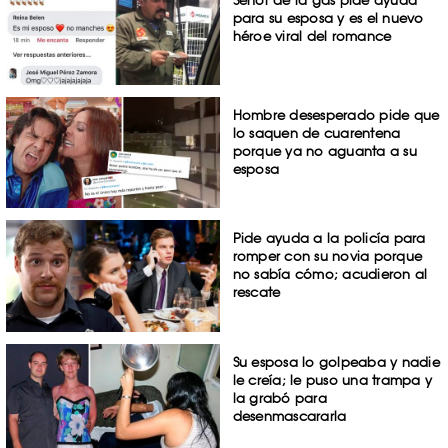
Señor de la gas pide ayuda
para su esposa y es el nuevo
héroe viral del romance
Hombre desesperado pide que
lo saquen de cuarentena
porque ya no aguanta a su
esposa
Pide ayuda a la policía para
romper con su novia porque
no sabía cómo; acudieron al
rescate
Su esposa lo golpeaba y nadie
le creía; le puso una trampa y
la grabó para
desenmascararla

========================================================================

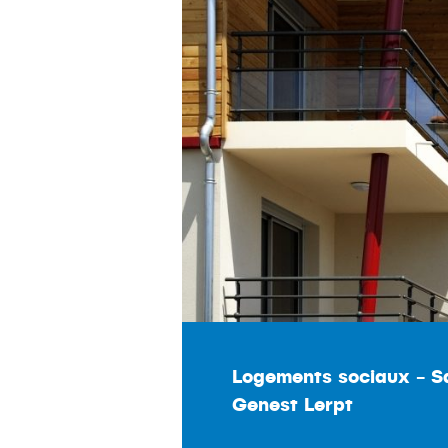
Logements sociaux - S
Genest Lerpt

========================================================================

State the number of lines in these entries where the word "porque" occurs, without any other words.

2